## Using the information
A – In the movie review, which two earlier pro-life films does the author name as exceptions?
B – Reproduce the part of the movie review starting with "Also, I will" and going on through "and Gimme Shelter.".

## Supplied passage
- Opening Delimiter -

By Olivia Gans Turner, President, Virginia Society for Human Life
On Sunday afternoon my husband and I decided to go to the theater to see the new movie, Gosnell: The Trial of America’s Biggest Serial Killer.
I had seriously debated with myself about whether I could or should go, since I know the details of the story very well. Moreover as the mother of an aborted child, I sometimes find movies or videos like these hard to watch.
Also, I will admit, I have not been much impressed with other attempts by pro-life people to make movies that hit on pro-life themes before. Two of the exceptions were Bella and Gimme Shelter.
But I was very impressed with Gosnell. As someone with a background in theater, I was pleased by the high standard applied over all. Gosnell featured good acting and was cleverly plotted to tell the back story of several characters. Not gory but dramatic. I would say it came off like a classic crime drama. Tight and character driven.

- Closing Delimiter -

## The data
- Opening Delimiter -

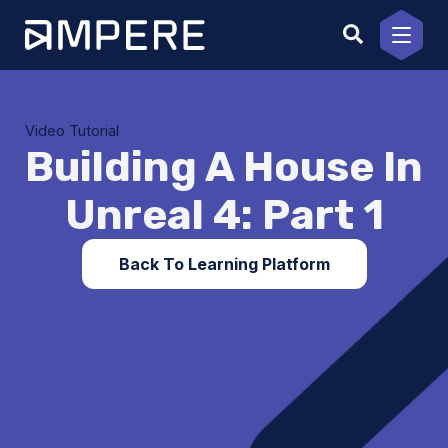
Skip
to
content
Video Tutorial
Building A House In
Unreal 4: Part 1
Back To Learning Platform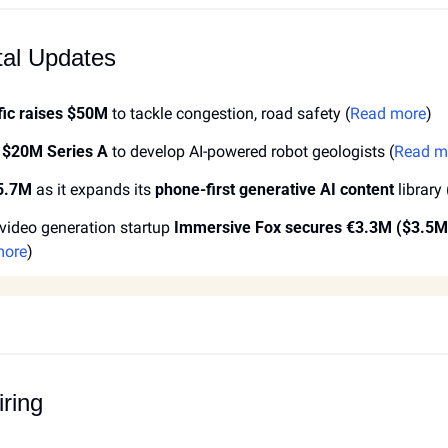
tal Updates
fic raises $50M
 to tackle congestion, road safety (
Read more
)
 $20M Series A
 to develop AI-powered robot geologists (
Read m
$5.7M
 as it expands its 
phone-first generative AI content
 library 
ideo generation startup 
Immersive Fox secures €3.3M ($3.5M
more
)
ring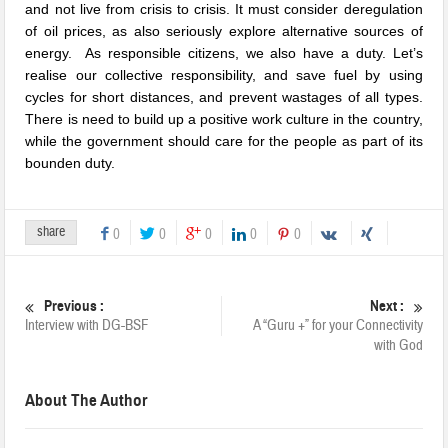
and not live from crisis to crisis. It must consider deregulation
of oil prices, as also seriously explore alternative sources of
energy. As responsible citizens, we also have a duty. Let’s
realise our collective responsibility, and save fuel by using
cycles for short distances, and prevent wastages of all types.
There is need to build up a positive work culture in the country,
while the government should care for the people as part of its
bounden duty.
share
0
0
0
0
0
Previous :
Next :
Interview with DG-BSF
A “Guru +” for your Connectivity
with God
About The Author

- Closing Delimiter -

## Replies
A – Bella and Gimme Shelter.

B –
Also, I will admit, I have not been much impressed with other attempts by pro-life people to make movies that hit on pro-life themes before. Two of the exceptions were Bella and Gimme Shelter.